Tableau Prep: The Flow

5 minute read

I've been a bit quiet lately, but Tableau Prep out the door and it's time to make a little noise.

Clark recently wrote an excellent post on the basic UX architecture of Prep. Here I'd like to cover a key concept underlying Prep that may be a bit foreign to people coming from Tableau: the flow.

1flow

This isn't the most glamorous part of Prep, but it is one of the most fundamental concepts in the tool, so it seems worth spending some quality time on.

Strap on your life jacket and read on for more.

Data In; Data Out

To understand flows, we start with steps, which are the conceptual unit of work in Tableau Prep. Every time you take an action on your data in Prep, you're adding a step. For example, if we take the world consumer price index data included with the product and add a filter, we find that a new step is added to the flow:

2step

Each item in the flow pane represents a step, and each step works in the same way: data come in from the left, are modified by the step, and leave to the right:

3inandout-annotated

Some steps — cleaning steps — may have multiple sub-steps, or changes. These are just like steps in the flow, but are smaller increments of work. They flow top to bottom:

5cleaning-annotated

We group these together to help conceptually simplify the flow, but each change acts just like any other step: rows come in, they're modified, and they go out.

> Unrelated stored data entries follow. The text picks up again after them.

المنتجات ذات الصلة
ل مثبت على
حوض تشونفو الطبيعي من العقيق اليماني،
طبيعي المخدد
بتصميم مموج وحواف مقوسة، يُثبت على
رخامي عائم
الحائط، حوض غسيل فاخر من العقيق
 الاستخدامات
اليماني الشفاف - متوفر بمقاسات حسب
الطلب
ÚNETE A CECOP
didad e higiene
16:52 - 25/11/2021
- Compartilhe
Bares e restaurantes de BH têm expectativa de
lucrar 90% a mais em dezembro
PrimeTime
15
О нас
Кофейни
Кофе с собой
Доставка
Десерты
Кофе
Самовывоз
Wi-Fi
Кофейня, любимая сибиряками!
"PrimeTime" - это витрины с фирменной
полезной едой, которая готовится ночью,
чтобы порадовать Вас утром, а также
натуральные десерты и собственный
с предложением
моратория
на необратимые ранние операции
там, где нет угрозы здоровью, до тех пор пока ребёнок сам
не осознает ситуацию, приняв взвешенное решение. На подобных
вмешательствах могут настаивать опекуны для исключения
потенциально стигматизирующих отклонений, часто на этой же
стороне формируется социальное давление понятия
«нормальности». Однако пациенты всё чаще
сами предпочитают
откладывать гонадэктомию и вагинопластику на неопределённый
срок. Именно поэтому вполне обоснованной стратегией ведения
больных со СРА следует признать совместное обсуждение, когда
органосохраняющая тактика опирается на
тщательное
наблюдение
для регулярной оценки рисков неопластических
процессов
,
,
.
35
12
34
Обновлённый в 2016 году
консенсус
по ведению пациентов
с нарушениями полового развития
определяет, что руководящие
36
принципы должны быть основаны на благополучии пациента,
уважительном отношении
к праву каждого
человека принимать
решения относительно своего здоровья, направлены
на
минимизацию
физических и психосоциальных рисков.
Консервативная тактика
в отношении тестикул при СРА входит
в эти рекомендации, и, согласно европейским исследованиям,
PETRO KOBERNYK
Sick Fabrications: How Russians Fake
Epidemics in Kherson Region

Some steps — such as joins — have multiple inputs, but they work the same way: two sets of data come in from the left, they're put together, and the result leaves to the right:

4join-annotated

And where do they go? On to the next step! Some steps may even have multiple outputs, with the data going to multiple targets:

6twooutannotated

Step-by-step we build up a flow: an ordered sequence of steps that does what we want.

1flow

Clarity and Control

That ordering is a key aspect of flows. If you're coming from Tableau, you may be aware that it performs operations in a particular order, but the system doesn't advertise this, and generally you don't need to think about it.

But order sometimes matters, and we designed Prep with those times in mind. The CPI data contain both a food index and a general index. Let's say that we've pivoted the data, and now want to compare each country's CPI to the global average for each year — except we only care about the food index.

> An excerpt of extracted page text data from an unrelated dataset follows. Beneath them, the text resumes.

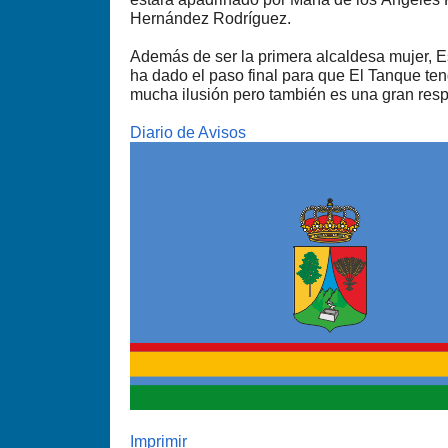
Hernández Rodríguez.
Además de ser la primera alcaldesa mujer, E
ha dado el paso final para que El Tanque te
mucha ilusión pero también es una gran resp
Diario de Avisos
Imprimir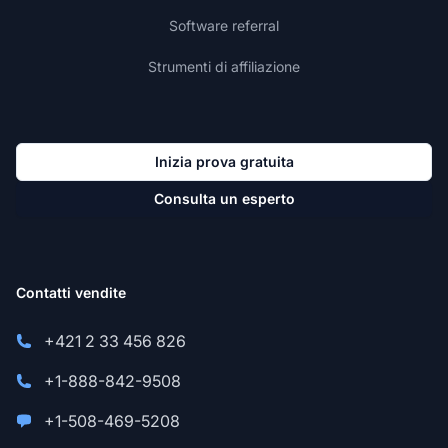
Software referral
Strumenti di affiliazione
Inizia prova gratuita
Consulta un esperto
Contatti vendite
+421 2 33 456 826
+1-888-842-9508
+1-508-469-5208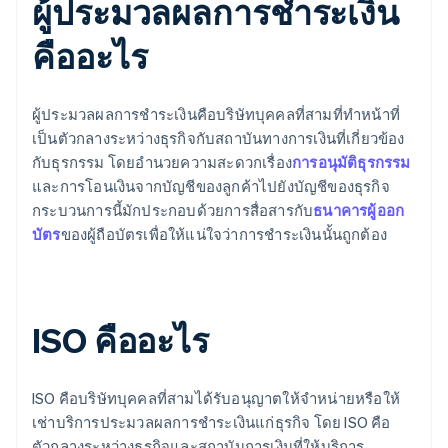
ผู้ประมวลผลการชําระเงิน
คืออะไร
ผู้ประมวลผลการชําระเงินคือบริษัทบุคคลที่สามที่ทําหน้าที่
เป็นตัวกลางระหว่างธุรกิจกับสถาบันทางการเงินที่เกี่ยวข้อง
กับธุรกรรม โดยอํานวยความสะดวกเรื่อง
การอนุมัติธุรกรรม
และการโอนเงินจากบัญชีของลูกค้าไปยังบัญชีของธุรกิจ
กระบวนการนี้มักประกอบด้วยการสื่อสารกับ
ธนาคารผู้ออก
บัตร
ของผู้ถือบัตรเพื่อให้แน่ใจว่าการชําระเงินนั้นถูกต้อง
ISO คืออะไร
ISO คือบริษัทบุคคลที่สามได้รับอนุญาตให้จําหน่ายหรือให้
เช่าบริการประมวลผลการชําระเงินแก่ธุรกิจ โดย ISO คือ
ตัวกลางระหว่างธุรกิจและสถาบันการเงินที่ให้บริการ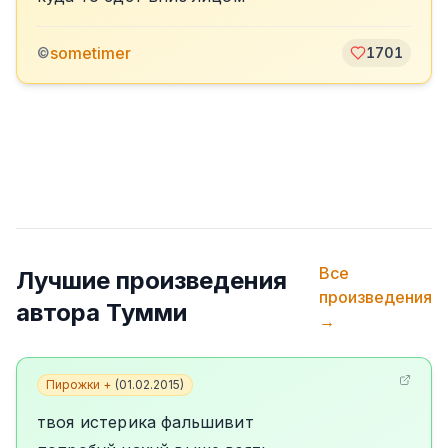
sometimer
©
1701
Все
Лучшие произведения
произведения
автора
Тумми
→
Пирожки +
(
01.02.2015
)
твоя истерика фальшивит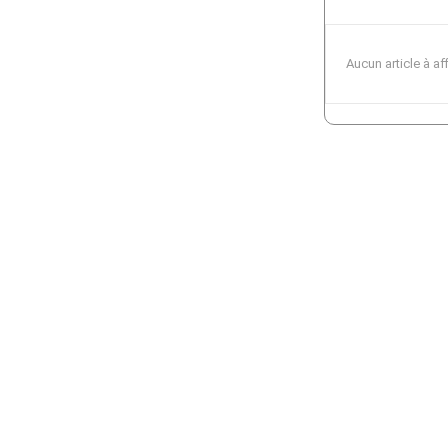
Aucun article à af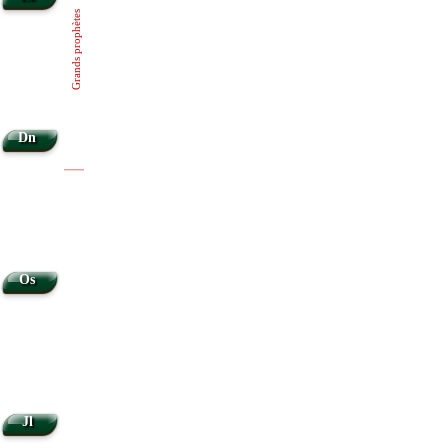
Grands prophètes
Dn
|
|
Os
Jl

To do this, we'll first filter to keep only the food index:

filter-annotated

And then we'll aggregate by year:

agg-annotated

Order matters: if we did the aggregate first, we would have folded in the general CPI as well.

This kind of ordering is explicit in Prep. You don't have to guess, and you don't need to coax the system into doing what you want: you just build your flow in the order fits your problem.

And with Prep, you can always go back and see your data at any point along the flow. Just click back and look. This way you can see and control what the flow is doing to your data every step along the way.

Prep is a Competent Cook

We can add another metaphor: think of a flow as a recipe, and let's take a moment to bake some cookies.

julia-spoon

We've already mixed the wet ingredients — the eggs, the vanilla, the butter — when we get to this part of the recipe:

  1. ...
  2. Measure 1.5 cups flour
  3. Add 1/4 teaspoon salt
  4. Add 1/2 teaspoon baking powder
  5. Mix thoroughly
  6. Add dry ingredients to wet ingredients

A competent cook would mix these dry ingredients before adding them to the wet, but they would take the liberty of combining them in any convenient order: they know it's irrelevant.

Tableau Prep is a competent cook. It can figure out many cases where the order won't matter, and can rearrange them to make your flow run more efficiently. But it will only do this when the reordering won't affect the results that you intended.

So while the flow give a conceptual order to the operations and their execution order, they may not be run that way at all. The result is that you can ignore order when it doesn’t matter, but rely on it when it does.

More than Just Flows

The notion of a flow is not unique to Tableau Prep, and it isn't Prep's most distinguishing feature. The way that Prep uses samples to give you immediate feedback, the way we use analytics to help you see what needs to be done, and the direct manipulation all more directly contribute to what makes Prep special.

But understanding flows is central to understanding how to make Prep do exactly what you want, and it can be a bit of a leap for folks coming from Tableau Desktop. I hope this helps make that leap a little easier.

Happy hacking!